Clinical features of drusenoid pigment epithelial detachment in age related macular degeneration

• Published in: British journal of ophthalmology Vol. 88; no. 5; pp. 638 - 642
• Main Authors: Roquet, W, Roudot-Thoraval, F, Coscas, G, Soubrane, G
• Format: Journal Article
• Language: English
• Published: BMA House, Tavistock Square, London, WC1H 9JR BMJ Publishing Group Ltd 01.05.2004; BMJ; BMJ Publishing Group LTD; Copyright 2004 British Journal of Ophthalmology
• Subjects: age related macular degeneration; Aged; Aged, 80 and over; Atrophy; Biological and medical sciences; choroidal neovascularisation; Choroidal Neovascularization - etiology; Clinical Science - Scientific Reports; CNV; disc diameter; Disease Progression; drusenoid retinal pigment epithelium detachment; Epidemiologic Methods; Female; Humans; Macular Degeneration - complications; Male; Medical sciences; Middle Aged; Ophthalmology; PED; pigment epithelium detachment; Pigment Epithelium of Eye - pathology; Prognosis; Retinal Detachment - etiology; Retinal Detachment - pathology; Retinal Drusen - etiology; Retinal Drusen - pathology; retinal pigment epithelium; Retinopathies; RPE; soft drusen; Treatment Outcome; Visual Acuity; Macular degeneration; Eye disease; Retinopathy; Macula disciform degeneration; Pigments; Maculopathy; Ophthalmology; Age
• ISSN: 0007-1161; 1468-2079
• DOI: 10.1136/bjo.2003.017632

Aim: To analyse clinical features of drusenoid pigment epithelium detachment (PED) in age related macular degeneration.
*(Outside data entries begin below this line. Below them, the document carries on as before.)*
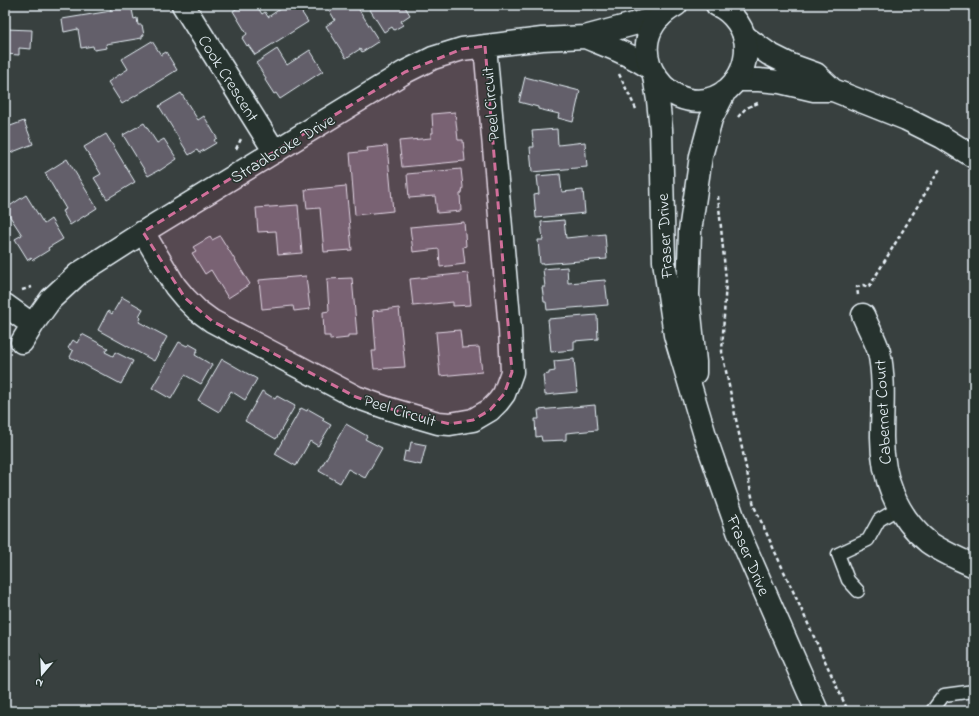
<svg xmlns="http://www.w3.org/2000/svg" width="979" height="716" font-family="'Indie Flower',sans-serif">
	<rect width="100%" height="100%" fill="#38403f"/>
	<filter id="ink" filterUnits="userSpaceOnUse"><feTurbulence type="fractalNoise" baseFrequency=".025" numOctaves="2"/><feDisplacementMap in="SourceGraphic" scale="8" xChannelSelector="R" yChannelSelector="G"/><feConvolveMatrix kernelMatrix="1 2 1 2 8 2 1 2 1" color-interpolation-filters="sRGB"/></filter>
	<g filter="url(#ink)">
		<path fill="#635f6a" stroke="#e8f1f8" d="M 5,5 L 9,5 L 8,18 L 5,18 Z
			M 110,5 L 131,5 L 134,19 L 137,18 L 138,25 L 142,25 L 144,35 L 142,36 L 142,38 L 106,44 L 107,48 L 94,50 L 93,46 L 81,48 L 78,29 L 64,32 L 62,19 L 111,11 Z
			M 242,5 L 256,5 L 262,14 L 265,12 L 268,17 L 286,5 L 297,5 L 308,22 L 255,55 L 248,45 L 247,46 L 242,38 L 247,34 L 233,11 Z
			M 326,5 L 356,5 L 379,41 L 362,52 L 360,49 L 346,58 L 326,26 L 335,20 Z
			M 367,5 L 404,5 L 410,15 L 401,21 L 403,25 L 394,30 L 392,27 L 384,32 Z
			M 5,29 L 32,30 L 31,49 L 19,48 L 19,55 L 5,54 Z
			M 152,41 L 161,55 L 166,52 L 177,70 L 122,104 L 108,82 L 128,69 L 122,59 Z
			M 277,49 L 287,65 L 310,50 L 323,71 L 280,99 L 276,93 L 274,94 L 265,80 L 266,78 L 256,63 Z
			M 525,77 L 580,91 L 573,122 L 558,118 L 559,114 L 538,109 L 538,107 L 519,102 Z
			M 181,93 L 198,120 L 204,116 L 217,138 L 214,140 L 216,143 L 199,153 L 197,150 L 189,155 L 159,106 Z
			M 455,112 L 458,140 L 463,140 L 465,161 L 402,167 L 399,141 L 431,138 L 431,133 L 433,133 L 432,114 Z
			M 24,121 L 33,144 L 5,155 L 5,128 Z
			M 144,123 L 157,143 L 164,139 L 177,159 L 159,171 L 159,170 L 148,176 L 123,135 Z
			M 557,129 L 558,145 L 585,142 L 587,167 L 532,172 L 530,147 L 534,147 L 532,131 Z
			M 106,134 L 135,182 L 107,199 L 94,178 L 101,174 L 84,147 Z
			M 387,146 L 393,211 L 355,215 L 350,153 L 368,151 L 367,148 Z
			M 67,159 L 97,208 L 70,225 L 62,211 L 66,209 L 45,173 Z
			M 461,169 L 463,187 L 462,193 L 460,194 L 461,211 L 437,213 L 435,196 L 409,198 L 407,174 Z
			M 560,174 L 562,192 L 583,190 L 585,213 L 536,218 L 534,195 L 539,194 L 537,176 Z
			M 346,186 L 352,250 L 324,252 L 320,208 L 307,209 L 305,190 Z
			M 26,195 L 44,224 L 51,219 L 63,239 L 48,248 L 49,250 L 33,260 L 31,258 L 28,260 L 15,239 L 22,235 L 5,209 Z
			M 298,205 L 302,253 L 278,255 L 276,231 L 258,232 L 256,208 Z
			M 564,220 L 566,238 L 605,234 L 607,259 L 540,264 L 538,240 L 543,240 L 541,222 Z
			M 464,222 L 466,246 L 463,247 L 465,264 L 440,267 L 439,249 L 413,252 L 410,227 Z
			M 220,236 L 250,284 L 228,298 L 211,270 L 205,274 L 192,253 L 196,251 L 193,247 L 210,237 L 212,240 Z
			M 567,267 L 568,283 L 605,280 L 608,305 L 547,310 L 546,302 L 544,302 L 542,287 L 545,287 L 543,269 Z
			M 468,273 L 471,305 L 453,306 L 453,302 L 413,306 L 410,279 Z
			M 306,276 L 310,309 L 294,311 L 293,306 L 262,309 L 259,280 Z
			M 352,278 L 357,335 L 348,335 L 348,338 L 330,340 L 330,336 L 324,336 L 323,312 L 329,311 L 327,279 Z
			M 122,297 L 143,309 L 139,316 L 141,318 L 139,322 L 167,337 L 154,361 L 98,330 L 108,311 L 112,314 Z
			M 399,308 L 405,367 L 374,369 L 372,351 L 376,351 L 373,311 Z
			M 597,315 L 598,339 L 574,341 L 574,350 L 551,352 L 548,319 Z
			M 460,330 L 462,348 L 479,347 L 482,372 L 440,376 L 436,332 Z
			M 82,334 L 108,348 L 105,352 L 113,356 L 115,352 L 133,361 L 121,384 L 70,357 L 73,351 L 68,348 L 73,340 L 77,343 Z
			M 179,342 L 187,346 L 189,344 L 198,349 L 195,355 L 212,365 L 201,384 L 185,375 L 171,399 L 152,388 Z
			M 222,359 L 257,379 L 245,400 L 231,391 L 219,412 L 198,400 Z
			M 574,359 L 577,392 L 545,395 L 543,375 L 549,374 L 549,372 L 555,371 L 554,361 Z
			M 262,391 L 275,399 L 277,396 L 295,406 L 276,439 L 245,421 Z
			M 595,405 L 597,430 L 566,433 L 566,440 L 542,441 L 541,436 L 536,437 L 535,419 L 539,419 L 538,410 Z
			M 301,408 L 307,411 L 308,409 L 324,418 L 322,420 L 331,425 L 318,446 L 310,441 L 296,466 L 275,454 Z
			M 346,424 L 367,436 L 365,439 L 382,448 L 365,478 L 348,469 L 340,483 L 319,471 Z
			M 411,442 L 426,445 L 421,465 L 403,461 L 405,451 L 409,452 Z"/>
		<g fill="none" stroke-linecap="round" stroke-linejoin="round">
			<defs>
				<path id="lane" d="M 858,591 L 848,580 L 838,554 L 868,540 L 879,520 L 899,508
					M 932,711 L 944,695 L 974,691"/>
				<path id="street" d="M 183,5 L 275,152
					M 744,36 L 769,54 L 791,65 L 816,74 L 833,90 L 906,119 L 942,137 L 974,157
					M 585,37 C 607,46 630,54 650,68
					M 736,80 L 759,80 L 780,82 L 814,90 L 833,90
					M 143,232 L 175,286 L 185,298 L 197,310 L 212,321 L 356,397 L 390,409 L 438,423 L 450,424 L 473,420 L 490,410 L 498,402 L 504,394 L 512,372 L 510,329 L 485,46
					M 5,305 L 23,318 L 33,324
					M 863,315 C 868,327 875,339 879,352 C 885,378 882,410 882,437 C 882,477 896,516 928,542 C 942,552 959,559 974,566
					M 22,342 L 33,324 L 51,299 L 78,274 L 153,226 L 405,72 L 433,58 L 462,49 L 542,39 L 585,37 L 660,17"/>
				<path id="secondary" d="M 676,5 C 607,42 675,133 728,89 C 740,78 746,64 746,48 C 746,30 733,12 717,5
					M 654,76 L 658,100 L 661,129 L 664,261 L 675,335 L 707,442 L 738,531 L 817,711
					M 695,373 L 695,362 L 688,295 L 690,231 L 701,156 L 711,119 L 725,91"/>
			</defs>
			<use href="#lane" stroke="#e8f1f8" stroke-width="15"/>
			<use href="#street" stroke="#e8f1f8" stroke-width="25"/>
			<use href="#secondary" stroke="#e8f1f8" stroke-width="25"/>
			<path stroke="#e8f1f8" stroke-width="2.5" stroke-dasharray="4 3" stroke-linecap="butt" d="M 619,74 L 636,109
				M 738,117 L 746,108 L 758,103
				M 236,149 L 241,139
				M 718,196 L 726,280 L 722,352 L 754,506 L 848,711
				M 22,290 L 32,287
				M 858,295 L 857,287 L 863,285 L 869,287 L 941,167"/>
			<use href="#lane" stroke="#26332d" stroke-width="12"/>
			<use href="#street" stroke="#26332d" stroke-width="22"/>
			<use href="#secondary" stroke="#26332d" stroke-width="22"/>
		</g>
	</g>
	<path fill="#d16f9a" fill-opacity="0.2" stroke="#d16f9a" stroke-width="3" stroke-dasharray="8 5" stroke-linejoin="round" d="M 485,46 L 512,372 L 504,394 L 490,410 L 473,420 L 450,424 L 400,412 L 356,397 L 212,321 L 185,298 L 143,232 L 405,72 L 462,49 Z"/>
	<g text-anchor="middle" stroke-width="3" stroke-linejoin="round" paint-order="stroke">
		<g font-size="17" fill="#e8f1f8" stroke="#26332d">
			<text transform="translate(229 78) rotate(58)" y="6">Cook Crescent</text>
			<text transform="translate(490 104) rotate(-95)" y="6">Peel Circuit</text>
			<text transform="translate(282 148) rotate(-31)" y="6">Stradbroke Drive</text>
			<text transform="translate(664 236) rotate(-93)" y="6">Fraser Drive</text>
			<text transform="translate(400 410) rotate(17)" y="6">Peel Circuit</text>
			<text transform="translate(882 412) rotate(-93)" y="6">Cabernet Court</text>
			<text transform="translate(749 555) rotate(67)" y="6">Fraser Drive</text>
		</g>
	</g>
	<rect width="979" height="716" fill="none" stroke="#26332d" stroke-width="20"/>
	<rect x="10" y="10" width="959" height="696" fill="none" stroke="#e8f1f8" stroke-width="1.5" filter="url(#ink)"/>
	<g transform="translate(42 674) rotate(199)" stroke="#26332d" stroke-width="3" paint-order="stroke">
	<path d="M0-3L7 15L0 10L-7 15Z" fill="#e8f1f8"/>
	<text y="-6" font-size="11" font-weight="bold" text-anchor="middle" fill="#e8f1f8">N</text>
	</g>
</svg>
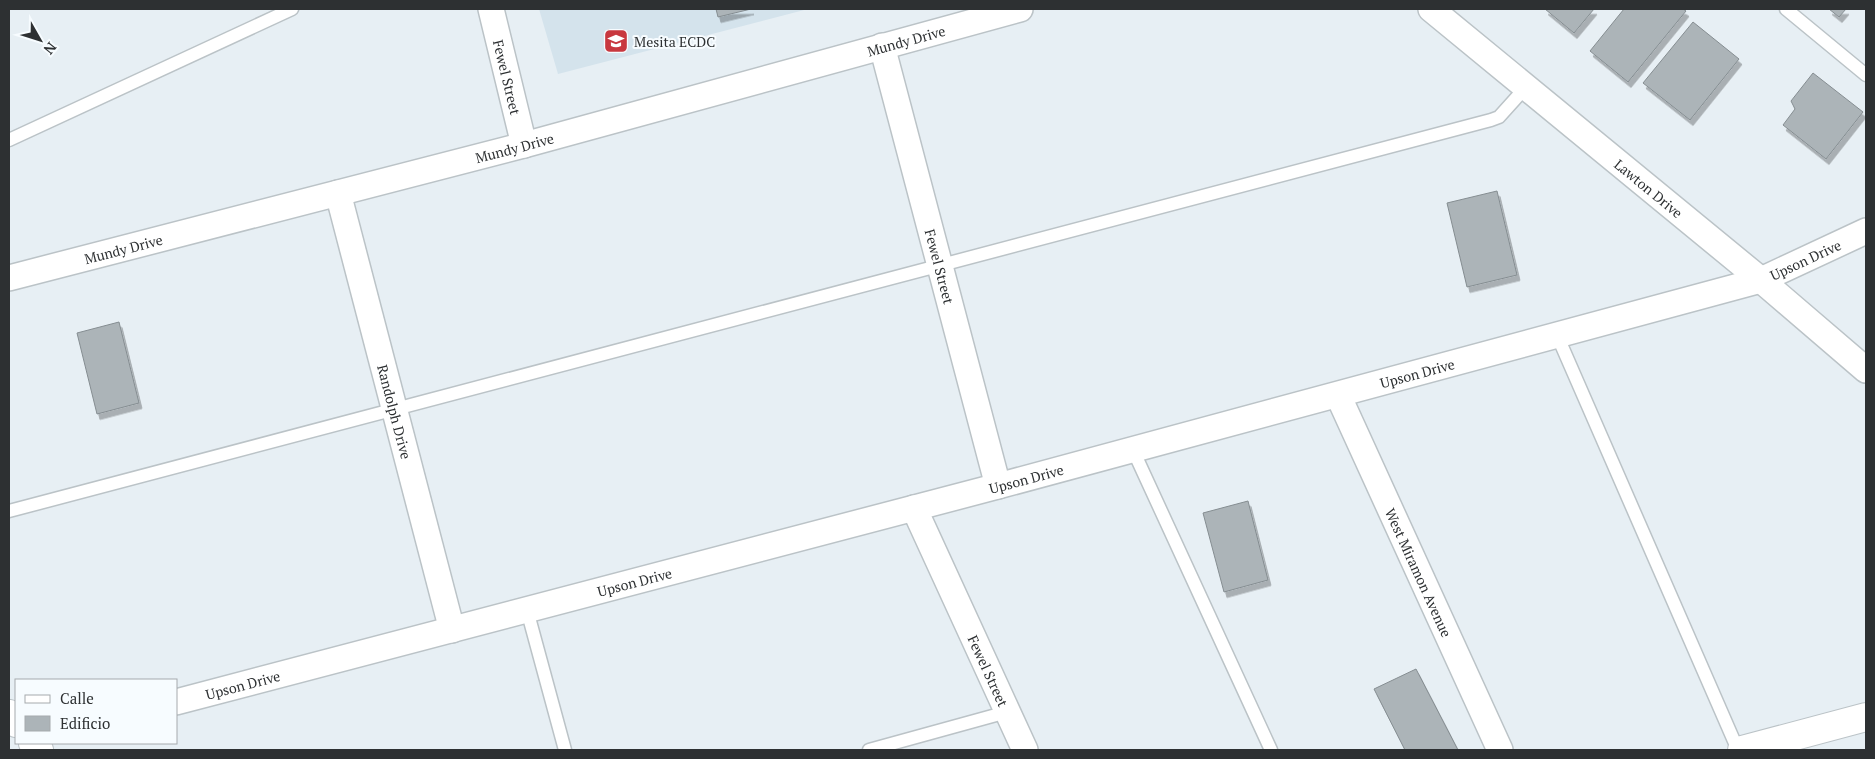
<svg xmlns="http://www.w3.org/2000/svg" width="1875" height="759" viewBox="0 0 1875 759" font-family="'PT Serif',serif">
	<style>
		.built { fill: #d4e3ec }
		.building { fill: #acb4b8; stroke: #858d91; filter: url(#shadow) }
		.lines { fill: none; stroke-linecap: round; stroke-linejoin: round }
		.lane-casing { stroke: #bbc3c7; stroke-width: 15 }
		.street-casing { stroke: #bbc3c7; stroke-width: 28 }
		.secondary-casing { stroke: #bbc3c7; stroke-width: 30 }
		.lane { stroke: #fff; stroke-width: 12 }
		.street { stroke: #fff; stroke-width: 25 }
		.secondary { stroke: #fff; stroke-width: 28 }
		.labels { text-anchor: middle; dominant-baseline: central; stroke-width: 4; stroke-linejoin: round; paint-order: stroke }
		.street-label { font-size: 14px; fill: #2d3032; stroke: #f7fcff }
		.poi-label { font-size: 14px; fill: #2d3032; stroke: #f7fcff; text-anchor: start }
	</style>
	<defs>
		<filter id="shadow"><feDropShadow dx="3" dy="5.5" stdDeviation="0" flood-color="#0004"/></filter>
	</defs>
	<rect width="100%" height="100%" fill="#e7eff4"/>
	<path class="built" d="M 539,9 L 808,9 L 558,74 Z"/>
	<g class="building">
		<path d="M 716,9 L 751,9 L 718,17 Z"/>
		<path d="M 1545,9 L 1594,9 L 1574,33 Z"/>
		<path d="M 1624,9 L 1683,9 L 1686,11 L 1628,82 L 1590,51 Z"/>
		<path d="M 1829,9 L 1846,9 L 1839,17 Z"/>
		<path d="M 1693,22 L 1739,59 L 1690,120 L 1643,83 Z"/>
		<path d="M 1813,73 L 1863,112 L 1826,159 L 1783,125 L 1795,109 L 1791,101 Z"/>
		<path d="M 1497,191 L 1517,275 L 1467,287 L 1447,203 Z"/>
		<path d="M 119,322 L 139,403 L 97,414 L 77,333 Z"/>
		<path d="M 1248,501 L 1268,580 L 1224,592 L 1203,513 Z"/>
		<path d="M 1416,669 L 1458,750 L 1405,750 L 1374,689 Z"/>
	</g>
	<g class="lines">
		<defs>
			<g id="lane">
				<path d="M 1786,9 L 1866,75"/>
				<path d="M 9,140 L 292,9"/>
				<path d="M 1557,335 L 1738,750"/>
				<path d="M 1133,450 L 1271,750"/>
				<path d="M 9,511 L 1491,120 L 1499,117 L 1526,87"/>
				<path d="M 527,610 L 565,750"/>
				<path d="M 869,750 L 1007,712"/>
			</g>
			<g id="street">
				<path id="s1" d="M 491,9 L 524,145"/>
				<path id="s2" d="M 1431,9 L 1761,280 L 1866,370"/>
				<path id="s3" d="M 882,46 L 998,486"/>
				<path id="s4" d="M 338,193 L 452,630"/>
				<path id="s5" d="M 9,278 L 524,145 L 1020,9"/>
				<path id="s6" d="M 1338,395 L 1500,750"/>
				<path id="s7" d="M 914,508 L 1025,750"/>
				<path id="s8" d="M 176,702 L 998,486 L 1761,280 L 1866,231"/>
			</g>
			<g id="secondary">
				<path d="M 9,714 L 16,723"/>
				<path d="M 33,743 L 39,750"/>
				<path d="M 1742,750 L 1866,717"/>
			</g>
		</defs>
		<use href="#lane" class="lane-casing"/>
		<use href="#street" class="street-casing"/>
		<use href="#secondary" class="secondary-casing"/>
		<use href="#lane" class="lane"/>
		<use href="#street" class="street"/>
		<use href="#secondary" class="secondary"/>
	</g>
	<defs>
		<symbol id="school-square" viewBox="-11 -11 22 22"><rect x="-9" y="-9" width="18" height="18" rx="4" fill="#c8383f" stroke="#f7fcff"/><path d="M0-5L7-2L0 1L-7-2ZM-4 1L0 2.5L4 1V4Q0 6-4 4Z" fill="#fff"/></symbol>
	</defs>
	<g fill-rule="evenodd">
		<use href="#school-square" x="602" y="27" width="28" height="28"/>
	</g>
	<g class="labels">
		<g class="street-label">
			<text stroke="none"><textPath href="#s5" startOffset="928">Mundy Drive</textPath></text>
			<text stroke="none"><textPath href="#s1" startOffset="70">Fewel Street</textPath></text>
			<text stroke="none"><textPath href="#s5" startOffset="522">Mundy Drive</textPath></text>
			<text stroke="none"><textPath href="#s2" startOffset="282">Lawton Drive</textPath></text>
			<text stroke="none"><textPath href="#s5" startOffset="118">Mundy Drive</textPath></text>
			<text stroke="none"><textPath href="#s8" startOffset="1689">Upson Drive</textPath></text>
			<text stroke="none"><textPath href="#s3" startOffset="228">Fewel Street</textPath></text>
			<text stroke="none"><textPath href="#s8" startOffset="1284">Upson Drive</textPath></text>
			<text stroke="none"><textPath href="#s4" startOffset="226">Randolph Drive</textPath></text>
			<text stroke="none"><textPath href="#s8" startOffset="879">Upson Drive</textPath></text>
			<text stroke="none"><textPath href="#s6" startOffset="195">West Miramon Avenue</textPath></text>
			<text stroke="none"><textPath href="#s8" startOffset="474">Upson Drive</textPath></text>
			<text stroke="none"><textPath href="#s7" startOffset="179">Fewel Street</textPath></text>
			<text stroke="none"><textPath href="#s8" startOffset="69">Upson Drive</textPath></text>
		</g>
		<g class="poi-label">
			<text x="634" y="41">Mesita ECDC</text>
		</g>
	</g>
	<rect width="1875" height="759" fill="none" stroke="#2d3032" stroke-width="20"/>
	<rect x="15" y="679" width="162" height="65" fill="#f7fcff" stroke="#a6aaad"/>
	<rect x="25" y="695" width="25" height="8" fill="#ffffff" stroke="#a6aaad"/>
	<text x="60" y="704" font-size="15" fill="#2d3032">Calle</text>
	<rect x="25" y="716" width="25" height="15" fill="#acb4b8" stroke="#a6aaad"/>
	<text x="60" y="729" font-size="15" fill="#2d3032">Edificio</text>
	<g transform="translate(40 40) rotate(129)" stroke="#f7fcff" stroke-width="4" paint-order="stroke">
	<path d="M0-4L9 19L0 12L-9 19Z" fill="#2d3032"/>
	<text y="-8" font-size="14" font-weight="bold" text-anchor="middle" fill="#2d3032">N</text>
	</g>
</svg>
Methods: 61 eyes of 32 patients with untreated drusenoid PED were followed for an average of 4.6 years (range 1–17 years). Drusenoid PED was defined as ½ disc diameter (DD) of confluent soft drusen under the centre of the macula. All patients underwent visual acuity measurement, biomicroscopic fundus examination, stereoscopic colour photograph, and fluorescein and indocyanine green angiography. Optical coherence tomography was performed in selected cases at the last examination. Kaplan Meier survival analysis was performed to estimate the probability of complications. Results: Three different natural outcomes were identified: persistence of drusenoid PED (38%), development of geographic atrophy (49%), and choroidal neovascularisation (CNV) (13%). Based on Kaplan Meier survival analysis, drusenoid PED had a 50% of chance of developing geographic atrophy after 7 years. If the drusenoid PED was greater than 2 DD or was associated with metamorphopsia at initial presentation, progression to atrophy or ingrowth of CNV occurred after 2 years (p<0.01). Indocyanine green angiography confirmed fluorescein angiographic features or ascertained the presence of CNV when fluorescein angiography was equivocal. Optical coherence tomography was helpful in distinguishing coalescent soft drusen from drusenoid PED and disclosed the accumulation of sub or intraretinal fluid in eyes with CNV. Conclusion: Drusenoid PED size greater than 2 DD and metamorphopsia were risk factors identified at presentation which affected prognosis. The evaluation of the eyes at risk requires the use of all imaging means in order to ascertain the diagnosis of CNV. At long term (over 10 years), geographic atrophy and CNV had occurred in 75% and 25% respectively, with a poor visual outcome.